In this project, I trained an architecture of convolutional neural network that was published in 2019. This model is well suited for instance and semantic segmentation. There is an option to use pre-trained weights. However, I took a step further and trained my own model using one of 600 classes from the Google Open Images dataset. I chose cat as segmentation object, because I love my cat :).
The images are very diverse and often contain complex scenes with several objects (8.4 per image on average). It contains image-level labels annotations, object bounding boxes, object segmentations, visual relationships, localized narratives, and more. For downloading images I use python libary which is openimages, for downloding particular class of the dataset. I download the annotations in a xml format, so i should convert them to a bitmap format in order to enter them to MaskRCNN load_mask() function.
The computer vision task Image Segmentation is the process of partitioning a digital image into multiple segments (sets of pixels, also known as image objects). This segmentation is used to locate objects and boundaries (lines, curves, etc.).
There are 2 main types of image segmentation that fall under Mask R-CNN:
- Semantic Segmentation
- Instance Segmentation
Semantic segmentation classifies each pixel into a fixed set of categories without differentiating object instances. In other words, semantic segmentation deals with the identification/classification of similar objects as a single class from the pixel level.

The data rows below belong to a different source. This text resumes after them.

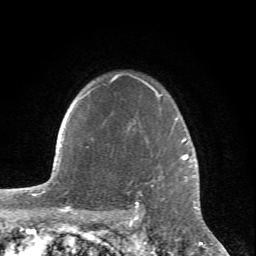
Breast MRI (dynamic contrast-enhanced), one axial slice; slice 60 of 66 in the series (ordered by position); cropped to one breast; dynamic contrast-enhanced series, time point 2 of 6 at this slice position (early post-contrast); 1.5 T; TE 4.2 ms, TR 8.5 ms; 256 × 256 image matrix. Female patient.
Outlined on this slice (semi-automatic segmentation, software-assisted and operator-edited):
- enhancing-tissue mask used for the functional tumour volume (all voxels passing the contrast-enhancement thresholds inside the analysis volume; usually the tumour): bounding box [x1, y1, x2, y2] px = [88, 75, 199, 211]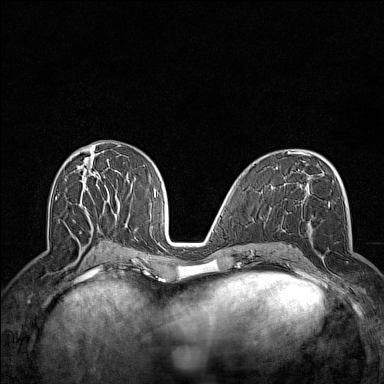
Breast MRI (dynamic contrast-enhanced), one axial slice; position 72 of 160 along the scan axis; dynamic contrast-enhanced series, time point 2 of 7 at this slice position (early post-contrast); 1.5 T; TE 1.8 ms, TR 5 ms; 1 mm slice thickness; 384 × 384 image matrix, field of view 300 × 300 mm. Female patient.
Annotated regions visible in this slice (semi-automatic segmentation, software-assisted and operator-edited):
- enhancing-tissue mask used for the functional tumour volume (all voxels passing the contrast-enhancement thresholds inside the analysis volume; usually the tumour): bounding box (x1, y1, x2, y2) in pixels: (304, 202, 348, 289)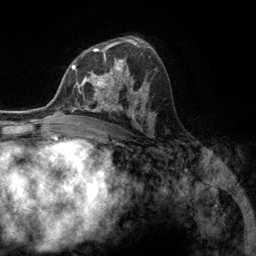
Breast MRI (dynamic contrast-enhanced), one axial slice. Position 76 of 134 along the scan axis. Cropped to one breast. Dynamic contrast-enhanced series, time point 2 of 6 at this slice position (early post-contrast). 3 T. TE 2.8 ms, TR 7.3 ms. 1.2 mm slice thickness. 256 × 256 image matrix. Female patient.
Annotated regions visible in this slice (semi-automatic segmentation, software-assisted and operator-edited):
- enhancing-tissue mask used for the functional tumour volume (all voxels passing the contrast-enhancement thresholds inside the analysis volume; usually the tumour): bounding box [x1, y1, x2, y2] px = [76, 55, 131, 107]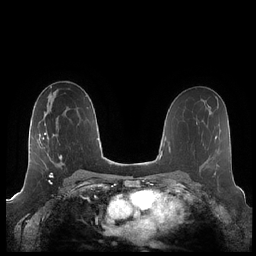
Breast MRI (dynamic contrast-enhanced), one axial slice; position 121 of 248 along the scan axis; dynamic contrast-enhanced series, time point 2 of 7 at this slice position (early post-contrast); 1.5 T; TE 1.9 ms, TR 4.1 ms; 0.8 mm slice thickness; 256 × 256 image matrix, field of view 340 × 340 mm. Female patient.
Structures marked on this image (semi-automatic segmentation, software-assisted and operator-edited):
- enhancing-tissue mask used for the functional tumour volume (all voxels passing the contrast-enhancement thresholds inside the analysis volume; usually the tumour): bounding box [x1, y1, x2, y2] px = [43, 119, 76, 175]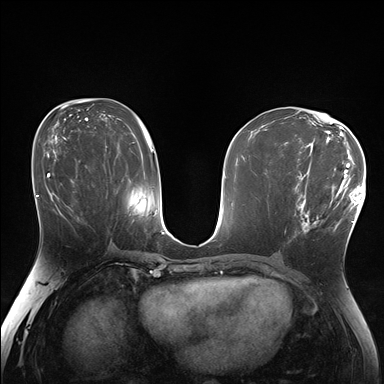
Breast MRI (dynamic contrast-enhanced), one axial slice; slice 88 of 176 in the series (ordered by position); dynamic contrast-enhanced series, time point 2 of 7 at this slice position (early post-contrast); 1.5 T; TE 1.5 ms, TR 4.1 ms; 384 × 384 image matrix, field of view 320 × 320 mm. Female patient.
Annotated regions visible in this slice (semi-automatic segmentation, software-assisted and operator-edited):
- enhancing-tissue mask used for the functional tumour volume (all voxels passing the contrast-enhancement thresholds inside the analysis volume; usually the tumour): bounding box [x1, y1, x2, y2] px = [285, 174, 338, 233]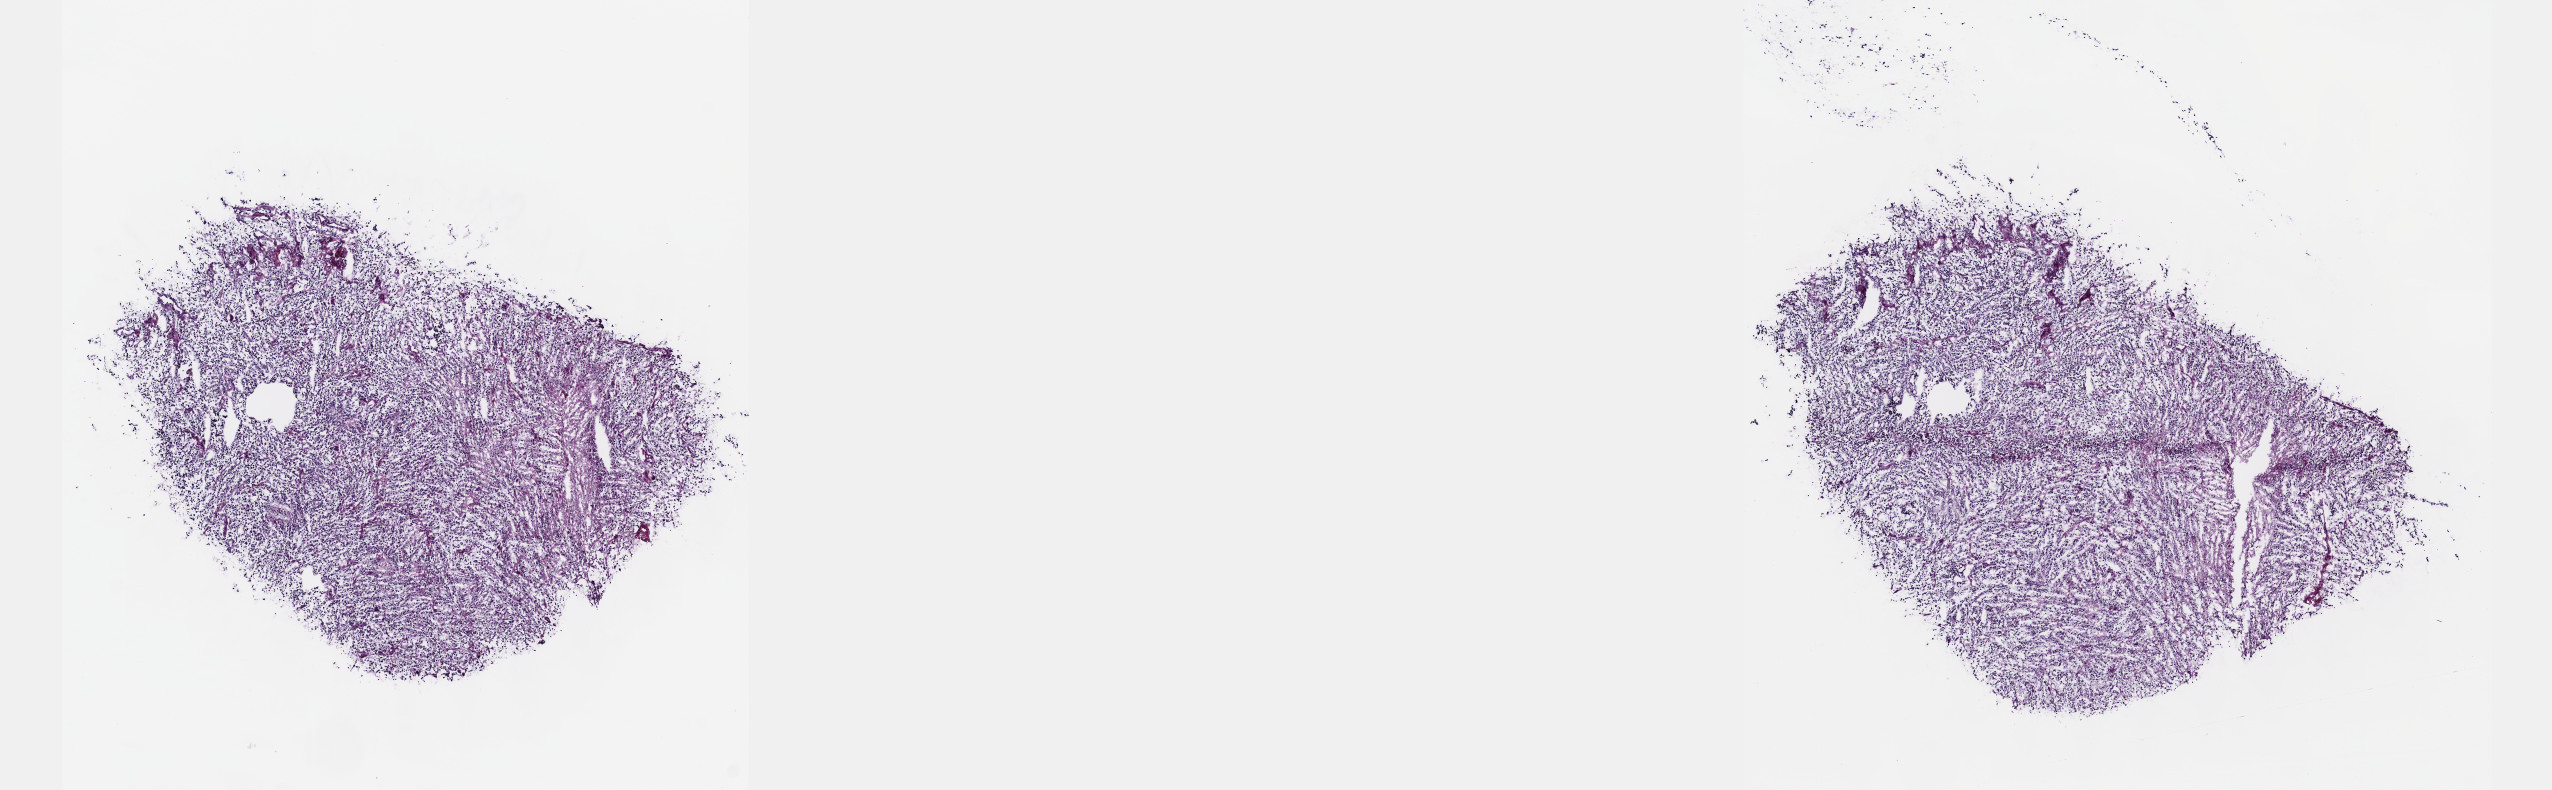
Digitized H&E tissue section (whole slide) — whole scanned area (about 20.6 x 6.4 mm, from a 40x scan) shown as a low-resolution overview. Frozen section from the top of the tissue portion. Primary tumour sample from the brain. Male patient; age at initial diagnosis 63 years. Histologic grade: G3 (poorly differentiated). Slide review estimates, as recorded: tumour cells 80%, tumour nuclei 90%, normal cells 5%, stromal cells 15%, necrosis 0%. Inflammatory infiltration, as recorded: lymphocyte infiltration 0%, monocyte infiltration 0%, neutrophil infiltration 0%.
Diagnosis: Oligodendroglioma, anaplastic (cerebrum).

As shown in the image above, all objects were classified as a single entity (person). Semantic segmentation is otherwise known as background segmentation because it separates the subjects of the image from the background.
Instance Segmentation, or Instance Recognition, deals with the correct detection of all objects in an image while also precisely segmenting each instance. It is, therefore, the combination of object detection, object localization, and object classification. In other words, this type of segmentation goes further to give a clear distinction between each object classified as similar instances.
As shown in the example image above, for Instance Segmentation, all objects are persons, but this segmentation process separates each person as a single entity. Semantic segmentation is otherwise known as foreground segmentation because it accentuates the subjects of the image instead of the background.
Mask R-CNN is a Convolutional Neural Network (CNN) and state-of-the-art in terms of image segmentation. This variant of a Deep Neural Network detects objects in an image and generates a high-quality segmentation mask for each instance.
Mask R-CNN was built using Faster R-CNN. While Faster R-CNN has 2 outputs for each candidate object, a class label and a bounding-box offset, Mask R-CNN is the addition of a third branch that outputs the object mask. The additional mask output is distinct from the class and box outputs, requiring the extraction of a much finer spatial layout of an object.
Mask R-CNN is an extension of Faster R-CNN and works by adding a branch for predicting an object mask (Region of Interest) in parallel with the existing branch for bounding box recognition.
Some results after running for 1 epoch
The model has some errors, which is ok because i trained it just for 1 epoch.